◆ Action item
The response should be the data again, identical in every line.

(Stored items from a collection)
########################################

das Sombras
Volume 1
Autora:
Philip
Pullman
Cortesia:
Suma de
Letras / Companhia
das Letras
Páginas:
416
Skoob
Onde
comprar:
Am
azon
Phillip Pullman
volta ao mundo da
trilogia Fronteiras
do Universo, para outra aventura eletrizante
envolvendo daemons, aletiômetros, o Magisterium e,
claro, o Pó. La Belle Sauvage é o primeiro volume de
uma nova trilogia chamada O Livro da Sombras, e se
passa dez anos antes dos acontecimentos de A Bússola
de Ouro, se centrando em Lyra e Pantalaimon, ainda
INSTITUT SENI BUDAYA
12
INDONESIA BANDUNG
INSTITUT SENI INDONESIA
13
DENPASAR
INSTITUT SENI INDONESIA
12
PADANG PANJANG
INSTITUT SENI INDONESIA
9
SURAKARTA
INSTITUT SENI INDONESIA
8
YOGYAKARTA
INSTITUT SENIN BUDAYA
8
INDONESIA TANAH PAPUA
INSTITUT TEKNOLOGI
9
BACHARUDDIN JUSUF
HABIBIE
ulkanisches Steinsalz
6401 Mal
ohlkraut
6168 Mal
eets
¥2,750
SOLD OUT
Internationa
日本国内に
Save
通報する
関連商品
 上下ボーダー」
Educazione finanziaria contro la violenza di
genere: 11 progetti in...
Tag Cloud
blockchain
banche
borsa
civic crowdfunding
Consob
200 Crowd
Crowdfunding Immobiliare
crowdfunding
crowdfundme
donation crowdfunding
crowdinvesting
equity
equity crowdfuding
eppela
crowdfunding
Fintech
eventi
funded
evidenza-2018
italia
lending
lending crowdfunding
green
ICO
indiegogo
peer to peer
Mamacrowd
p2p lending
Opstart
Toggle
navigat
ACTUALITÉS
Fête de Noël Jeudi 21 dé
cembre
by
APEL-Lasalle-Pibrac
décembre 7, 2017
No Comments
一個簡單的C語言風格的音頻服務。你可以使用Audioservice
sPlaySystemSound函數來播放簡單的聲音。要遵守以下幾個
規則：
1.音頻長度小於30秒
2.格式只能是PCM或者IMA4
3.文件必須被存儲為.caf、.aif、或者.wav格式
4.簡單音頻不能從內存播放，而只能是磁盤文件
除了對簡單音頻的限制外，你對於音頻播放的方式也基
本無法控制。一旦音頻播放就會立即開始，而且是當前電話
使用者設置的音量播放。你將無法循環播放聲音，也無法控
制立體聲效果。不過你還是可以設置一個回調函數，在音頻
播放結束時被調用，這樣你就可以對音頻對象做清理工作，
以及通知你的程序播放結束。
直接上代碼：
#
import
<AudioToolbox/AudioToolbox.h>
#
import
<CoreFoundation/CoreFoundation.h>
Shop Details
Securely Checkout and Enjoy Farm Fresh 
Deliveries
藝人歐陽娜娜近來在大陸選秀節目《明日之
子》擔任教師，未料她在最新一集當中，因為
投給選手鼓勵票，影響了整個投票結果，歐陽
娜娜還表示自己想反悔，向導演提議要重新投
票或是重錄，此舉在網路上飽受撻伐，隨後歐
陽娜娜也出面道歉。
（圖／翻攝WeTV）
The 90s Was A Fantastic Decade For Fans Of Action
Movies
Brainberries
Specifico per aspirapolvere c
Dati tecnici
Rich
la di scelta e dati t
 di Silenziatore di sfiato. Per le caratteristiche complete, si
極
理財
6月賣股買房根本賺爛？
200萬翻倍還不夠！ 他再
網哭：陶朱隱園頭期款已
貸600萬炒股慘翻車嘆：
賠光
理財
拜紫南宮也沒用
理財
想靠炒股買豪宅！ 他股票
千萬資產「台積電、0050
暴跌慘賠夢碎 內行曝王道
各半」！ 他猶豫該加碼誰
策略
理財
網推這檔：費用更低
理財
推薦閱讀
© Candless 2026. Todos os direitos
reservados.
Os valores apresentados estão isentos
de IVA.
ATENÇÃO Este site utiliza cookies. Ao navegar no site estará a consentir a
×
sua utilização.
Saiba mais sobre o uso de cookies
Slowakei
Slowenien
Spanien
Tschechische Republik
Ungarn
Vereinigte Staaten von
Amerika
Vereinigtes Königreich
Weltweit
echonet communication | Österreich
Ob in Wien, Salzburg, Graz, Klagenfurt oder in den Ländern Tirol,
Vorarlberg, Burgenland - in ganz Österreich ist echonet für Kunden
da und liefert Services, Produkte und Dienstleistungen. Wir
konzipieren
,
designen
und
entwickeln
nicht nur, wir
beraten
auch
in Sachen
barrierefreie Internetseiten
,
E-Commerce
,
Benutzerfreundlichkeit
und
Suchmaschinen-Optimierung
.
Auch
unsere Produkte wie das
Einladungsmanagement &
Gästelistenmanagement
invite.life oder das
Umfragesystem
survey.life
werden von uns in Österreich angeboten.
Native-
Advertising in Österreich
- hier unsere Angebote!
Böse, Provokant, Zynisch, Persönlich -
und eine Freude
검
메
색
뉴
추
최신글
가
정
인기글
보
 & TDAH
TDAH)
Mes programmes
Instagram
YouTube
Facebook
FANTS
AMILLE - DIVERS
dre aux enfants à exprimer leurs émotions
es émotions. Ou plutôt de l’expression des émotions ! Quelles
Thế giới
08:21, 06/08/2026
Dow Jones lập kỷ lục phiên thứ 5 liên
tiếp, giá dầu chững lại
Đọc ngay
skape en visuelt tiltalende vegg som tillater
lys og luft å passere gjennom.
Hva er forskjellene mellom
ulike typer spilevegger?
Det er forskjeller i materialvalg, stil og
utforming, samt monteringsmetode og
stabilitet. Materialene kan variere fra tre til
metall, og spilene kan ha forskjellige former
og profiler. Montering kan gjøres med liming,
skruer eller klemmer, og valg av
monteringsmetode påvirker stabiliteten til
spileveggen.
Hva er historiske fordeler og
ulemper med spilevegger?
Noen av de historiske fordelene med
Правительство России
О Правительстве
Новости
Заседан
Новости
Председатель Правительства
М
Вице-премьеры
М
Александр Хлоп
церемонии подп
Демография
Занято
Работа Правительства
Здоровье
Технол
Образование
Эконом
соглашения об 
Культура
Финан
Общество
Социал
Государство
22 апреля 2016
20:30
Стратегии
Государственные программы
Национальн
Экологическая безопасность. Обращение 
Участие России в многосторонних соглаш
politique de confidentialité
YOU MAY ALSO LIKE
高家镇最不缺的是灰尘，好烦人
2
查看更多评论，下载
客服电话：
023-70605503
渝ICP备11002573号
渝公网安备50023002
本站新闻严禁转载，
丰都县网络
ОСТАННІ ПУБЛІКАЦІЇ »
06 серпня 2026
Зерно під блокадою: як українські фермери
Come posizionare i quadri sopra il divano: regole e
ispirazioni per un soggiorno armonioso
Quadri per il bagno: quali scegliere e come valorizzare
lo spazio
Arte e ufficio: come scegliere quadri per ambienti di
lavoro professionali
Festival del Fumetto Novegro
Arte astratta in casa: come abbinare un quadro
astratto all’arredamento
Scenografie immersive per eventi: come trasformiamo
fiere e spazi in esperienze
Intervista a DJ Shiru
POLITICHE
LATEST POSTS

########################################

◆ Response
das Sombras
Volume 1
Autora:
Philip
Pullman
Cortesia:
Suma de
Letras / Companhia
das Letras
Páginas:
416
Skoob
Onde
comprar:
Am
azon
Phillip Pullman
volta ao mundo da
trilogia Fronteiras
do Universo, para outra aventura eletrizante
envolvendo daemons, aletiômetros, o Magisterium e,
claro, o Pó. La Belle Sauvage é o primeiro volume de
uma nova trilogia chamada O Livro da Sombras, e se
passa dez anos antes dos acontecimentos de A Bússola
de Ouro, se centrando em Lyra e Pantalaimon, ainda
INSTITUT SENI BUDAYA
12
INDONESIA BANDUNG
INSTITUT SENI INDONESIA
13
DENPASAR
INSTITUT SENI INDONESIA
12
PADANG PANJANG
INSTITUT SENI INDONESIA
9
SURAKARTA
INSTITUT SENI INDONESIA
8
YOGYAKARTA
INSTITUT SENIN BUDAYA
8
INDONESIA TANAH PAPUA
INSTITUT TEKNOLOGI
9
BACHARUDDIN JUSUF
HABIBIE
ulkanisches Steinsalz
6401 Mal
ohlkraut
6168 Mal
eets
¥2,750
SOLD OUT
Internationa
日本国内に
Save
通報する
関連商品
 上下ボーダー」
Educazione finanziaria contro la violenza di
genere: 11 progetti in...
Tag Cloud
blockchain
banche
borsa
civic crowdfunding
Consob
200 Crowd
Crowdfunding Immobiliare
crowdfunding
crowdfundme
donation crowdfunding
crowdinvesting
equity
equity crowdfuding
eppela
crowdfunding
Fintech
eventi
funded
evidenza-2018
italia
lending
lending crowdfunding
green
ICO
indiegogo
peer to peer
Mamacrowd
p2p lending
Opstart
Toggle
navigat
ACTUALITÉS
Fête de Noël Jeudi 21 dé
cembre
by
APEL-Lasalle-Pibrac
décembre 7, 2017
No Comments
一個簡單的C語言風格的音頻服務。你可以使用Audioservice
sPlaySystemSound函數來播放簡單的聲音。要遵守以下幾個
規則：
1.音頻長度小於30秒
2.格式只能是PCM或者IMA4
3.文件必須被存儲為.caf、.aif、或者.wav格式
4.簡單音頻不能從內存播放，而只能是磁盤文件
除了對簡單音頻的限制外，你對於音頻播放的方式也基
本無法控制。一旦音頻播放就會立即開始，而且是當前電話
使用者設置的音量播放。你將無法循環播放聲音，也無法控
制立體聲效果。不過你還是可以設置一個回調函數，在音頻
播放結束時被調用，這樣你就可以對音頻對象做清理工作，
以及通知你的程序播放結束。
直接上代碼：
#
import
<AudioToolbox/AudioToolbox.h>
#
import
<CoreFoundation/CoreFoundation.h>
Shop Details
Securely Checkout and Enjoy Farm Fresh 
Deliveries
藝人歐陽娜娜近來在大陸選秀節目《明日之
子》擔任教師，未料她在最新一集當中，因為
投給選手鼓勵票，影響了整個投票結果，歐陽
娜娜還表示自己想反悔，向導演提議要重新投
票或是重錄，此舉在網路上飽受撻伐，隨後歐
陽娜娜也出面道歉。
（圖／翻攝WeTV）
The 90s Was A Fantastic Decade For Fans Of Action
Movies
Brainberries
Specifico per aspirapolvere c
Dati tecnici
Rich
la di scelta e dati t
 di Silenziatore di sfiato. Per le caratteristiche complete, si
極
理財
6月賣股買房根本賺爛？
200萬翻倍還不夠！ 他再
網哭：陶朱隱園頭期款已
貸600萬炒股慘翻車嘆：
賠光
理財
拜紫南宮也沒用
理財
想靠炒股買豪宅！ 他股票
千萬資產「台積電、0050
暴跌慘賠夢碎 內行曝王道
各半」！ 他猶豫該加碼誰
策略
理財
網推這檔：費用更低
理財
推薦閱讀
© Candless 2026. Todos os direitos
reservados.
Os valores apresentados estão isentos
de IVA.
ATENÇÃO Este site utiliza cookies. Ao navegar no site estará a consentir a
×
sua utilização.
Saiba mais sobre o uso de cookies
Slowakei
Slowenien
Spanien
Tschechische Republik
Ungarn
Vereinigte Staaten von
Amerika
Vereinigtes Königreich
Weltweit
echonet communication | Österreich
Ob in Wien, Salzburg, Graz, Klagenfurt oder in den Ländern Tirol,
Vorarlberg, Burgenland - in ganz Österreich ist echonet für Kunden
da und liefert Services, Produkte und Dienstleistungen. Wir
konzipieren
,
designen
und
entwickeln
nicht nur, wir
beraten
auch
in Sachen
barrierefreie Internetseiten
,
E-Commerce
,
Benutzerfreundlichkeit
und
Suchmaschinen-Optimierung
.
Auch
unsere Produkte wie das
Einladungsmanagement &
Gästelistenmanagement
invite.life oder das
Umfragesystem
survey.life
werden von uns in Österreich angeboten.
Native-
Advertising in Österreich
- hier unsere Angebote!
Böse, Provokant, Zynisch, Persönlich -
und eine Freude
검
메
색
뉴
추
최신글
가
정
인기글
보
 & TDAH
TDAH)
Mes programmes
Instagram
YouTube
Facebook
FANTS
AMILLE - DIVERS
dre aux enfants à exprimer leurs émotions
es émotions. Ou plutôt de l’expression des émotions ! Quelles
Thế giới
08:21, 06/08/2026
Dow Jones lập kỷ lục phiên thứ 5 liên
tiếp, giá dầu chững lại
Đọc ngay
skape en visuelt tiltalende vegg som tillater
lys og luft å passere gjennom.
Hva er forskjellene mellom
ulike typer spilevegger?
Det er forskjeller i materialvalg, stil og
utforming, samt monteringsmetode og
stabilitet. Materialene kan variere fra tre til
metall, og spilene kan ha forskjellige former
og profiler. Montering kan gjøres med liming,
skruer eller klemmer, og valg av
monteringsmetode påvirker stabiliteten til
spileveggen.
Hva er historiske fordeler og
ulemper med spilevegger?
Noen av de historiske fordelene med
Правительство России
О Правительстве
Новости
Заседан
Новости
Председатель Правительства
М
Вице-премьеры
М
Александр Хлоп
церемонии подп
Демография
Занято
Работа Правительства
Здоровье
Технол
Образование
Эконом
соглашения об 
Культура
Финан
Общество
Социал
Государство
22 апреля 2016
20:30
Стратегии
Государственные программы
Национальн
Экологическая безопасность. Обращение 
Участие России в многосторонних соглаш
politique de confidentialité
YOU MAY ALSO LIKE
高家镇最不缺的是灰尘，好烦人
2
查看更多评论，下载
客服电话：
023-70605503
渝ICP备11002573号
渝公网安备50023002
本站新闻严禁转载，
丰都县网络
ОСТАННІ ПУБЛІКАЦІЇ »
06 серпня 2026
Зерно під блокадою: як українські фермери
Come posizionare i quadri sopra il divano: regole e
ispirazioni per un soggiorno armonioso
Quadri per il bagno: quali scegliere e come valorizzare
lo spazio
Arte e ufficio: come scegliere quadri per ambienti di
lavoro professionali
Festival del Fumetto Novegro
Arte astratta in casa: come abbinare un quadro
astratto all’arredamento
Scenografie immersive per eventi: come trasformiamo
fiere e spazi in esperienze
Intervista a DJ Shiru
POLITICHE
LATEST POSTS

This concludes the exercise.